The Wesley Spotlight series draws an audience each month to both listen to and ask questions of a variety of people. The visit of the President of the Methodist Conference closely follows the signing of the Anglican-Methodist covenant and accordingly the crowd filled the ground floor and much of the balcony on 21 January 2004. Neil Richardson expressed his great pleasure to be in Harrogate having being born and raised in the West Riding, and indeed he passed his driving test here - albeit at the second taking!
Neil's title Can the Church survive? was a natural question for Western Europe, not just Harrogate. Figures show that, compared with 1966, the Latin American, African and Asian church has seen 6-700% growth where there has been a decline of 40% in the UK up to 1996. Further investigation suggests, with the age profile here, a question over whether or not the church will still exist in 20-30 years. The credibility gap between church goers and those who never cross the threshold is growing, with the institutional church generally being the last place that people look for answers to their search for spirituality and reason; the culture gap has never been greater. It is reported that an irate Methodist described how "Christianity is being excluded from Christmas".
What is the Church for - what is it meant to be? Neil Richardson described his hope for the church by developing the answer "the church is meant to to be the One, holy, catholic and apostolic Church". These four characteristics must not be denied if there is to be any hope for the future of the Church.
Three Strategies for Recovery:
Dr Richardson provided examples of these issues: the village church and chapel in North Yorkshire which have joined together, using the two buildings for separate purposes for the united congregation; the way we can all encourage one another by affirming and strengthening each other; the realisation and proclamation of the liberal and the evangelical together to say "I need your faith to make my faith more complete", and recognising that certain issues of the day are not divisive, such as the "gay issue".
Following a recent trip to Hungary and Serbia, Neil applauded the way the Methodist church is reaching out to others - notably the Romany people there. He is encouraged by what he has seen, but all the more so by knowing the fundamental conviction that the Church will survive simply because God wants it to. It may not necessarily be the Methodist church, the Anglican church or the wider church in the UK, but the Church will survive. There is no doubt that we will all fail at the things we're supposed to be and do, but if we leave it in God's hands then the church will survive.
The Spotlight then turned for questions from the audience:
Q: Spirituality: how will the current interest in spirituality impact on the Christian Church and how should we respond?
Q: Selfish or selfless? The balance between loving self and selfishness - how can I love others as myself without the selfishness of self survival?
Q: On Catholicity meaning inclusiveness: how do we respond to those who have felt alienated by inclusive language in the prayers and services?
Q: Would Jesus recognise the Church as being built on the foundation he wanted?
Q: Is the Alpha Course the answer?
Q: What does "the church being true to itself" mean?
Q: How do we help those looking for spirituality to find Jesus in intimidating buildings like these?
Q: Has the church forgotten its purpose and that Jesus said that he will be with us to the end of the age?

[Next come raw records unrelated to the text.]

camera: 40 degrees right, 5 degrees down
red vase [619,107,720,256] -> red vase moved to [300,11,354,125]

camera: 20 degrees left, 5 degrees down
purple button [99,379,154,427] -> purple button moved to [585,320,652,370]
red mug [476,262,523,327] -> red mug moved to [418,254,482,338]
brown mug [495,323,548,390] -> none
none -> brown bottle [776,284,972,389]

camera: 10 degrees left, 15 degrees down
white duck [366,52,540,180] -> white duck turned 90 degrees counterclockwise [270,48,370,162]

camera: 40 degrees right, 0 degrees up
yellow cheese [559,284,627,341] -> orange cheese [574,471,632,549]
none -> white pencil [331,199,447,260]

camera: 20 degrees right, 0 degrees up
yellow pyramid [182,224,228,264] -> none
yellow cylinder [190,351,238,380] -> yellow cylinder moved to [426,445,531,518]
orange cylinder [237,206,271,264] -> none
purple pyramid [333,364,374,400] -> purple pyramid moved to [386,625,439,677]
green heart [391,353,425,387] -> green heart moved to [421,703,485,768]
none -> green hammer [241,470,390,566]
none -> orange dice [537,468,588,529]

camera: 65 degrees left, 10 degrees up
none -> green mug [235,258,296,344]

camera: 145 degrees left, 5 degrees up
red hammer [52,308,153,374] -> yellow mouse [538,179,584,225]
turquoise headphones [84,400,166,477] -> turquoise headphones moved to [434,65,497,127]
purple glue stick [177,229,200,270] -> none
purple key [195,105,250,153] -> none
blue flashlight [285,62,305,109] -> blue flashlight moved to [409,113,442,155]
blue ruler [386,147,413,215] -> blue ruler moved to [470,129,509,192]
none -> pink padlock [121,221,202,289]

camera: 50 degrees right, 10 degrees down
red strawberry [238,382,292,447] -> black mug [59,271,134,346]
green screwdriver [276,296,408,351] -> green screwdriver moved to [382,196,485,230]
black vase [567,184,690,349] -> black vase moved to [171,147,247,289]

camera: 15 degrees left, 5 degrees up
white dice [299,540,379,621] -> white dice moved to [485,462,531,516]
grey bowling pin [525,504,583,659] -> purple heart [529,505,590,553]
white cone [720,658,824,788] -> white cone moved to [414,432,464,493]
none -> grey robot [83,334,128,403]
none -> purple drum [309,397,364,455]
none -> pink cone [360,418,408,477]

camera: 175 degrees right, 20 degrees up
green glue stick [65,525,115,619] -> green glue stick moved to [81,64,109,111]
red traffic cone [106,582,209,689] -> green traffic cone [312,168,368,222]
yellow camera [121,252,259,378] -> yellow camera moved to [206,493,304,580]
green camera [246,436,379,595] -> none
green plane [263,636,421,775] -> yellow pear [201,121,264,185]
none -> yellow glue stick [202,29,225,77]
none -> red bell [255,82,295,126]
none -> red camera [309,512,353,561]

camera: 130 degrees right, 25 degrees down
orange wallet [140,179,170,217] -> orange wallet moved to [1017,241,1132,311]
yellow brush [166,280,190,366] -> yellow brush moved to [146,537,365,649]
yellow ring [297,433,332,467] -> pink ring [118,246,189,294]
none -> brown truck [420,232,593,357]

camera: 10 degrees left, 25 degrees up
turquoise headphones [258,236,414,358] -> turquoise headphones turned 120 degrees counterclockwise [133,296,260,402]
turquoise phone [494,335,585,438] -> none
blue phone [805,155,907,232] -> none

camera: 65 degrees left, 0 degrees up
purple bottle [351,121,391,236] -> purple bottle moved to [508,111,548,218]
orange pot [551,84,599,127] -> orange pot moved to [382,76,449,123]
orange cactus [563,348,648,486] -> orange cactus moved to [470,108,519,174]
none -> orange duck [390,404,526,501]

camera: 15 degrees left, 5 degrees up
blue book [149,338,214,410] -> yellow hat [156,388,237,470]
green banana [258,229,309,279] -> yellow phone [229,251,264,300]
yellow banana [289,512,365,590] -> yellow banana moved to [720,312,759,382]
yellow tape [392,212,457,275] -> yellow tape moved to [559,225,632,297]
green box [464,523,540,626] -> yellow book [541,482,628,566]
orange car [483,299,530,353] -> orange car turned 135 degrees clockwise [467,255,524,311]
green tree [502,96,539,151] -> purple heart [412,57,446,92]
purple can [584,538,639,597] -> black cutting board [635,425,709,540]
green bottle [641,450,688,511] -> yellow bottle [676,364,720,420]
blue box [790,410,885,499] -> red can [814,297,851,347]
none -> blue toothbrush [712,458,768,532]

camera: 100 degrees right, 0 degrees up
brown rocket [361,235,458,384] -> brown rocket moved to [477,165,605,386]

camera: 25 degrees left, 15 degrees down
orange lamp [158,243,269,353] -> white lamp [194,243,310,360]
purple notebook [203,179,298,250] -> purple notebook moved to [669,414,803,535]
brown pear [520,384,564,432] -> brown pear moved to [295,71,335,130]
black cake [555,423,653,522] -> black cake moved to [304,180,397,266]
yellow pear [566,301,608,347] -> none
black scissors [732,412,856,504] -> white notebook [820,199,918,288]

Q: Considering the needs of the young folk who have heard of the creation and virgin birth but have little time for readings and sermons, how do we make what comes from our pulpits more acceptable to them?
Q: What can we learn from the persecution seen in places like China?
Q: Apathy and mockery: we're surprised by the level of this challenge and contemporary services won't change that.
Q: What about midweek services?
Dr Richardson concluded with the exhortation that "We'll never get back to 'where we were', we need to work on new things to attract new folk and we need to hand the faith on to the next generation. Our younger folk need to hear the natural, real testimony of our adults. If our faith doesn't make us more compassionate, then our faith is empty."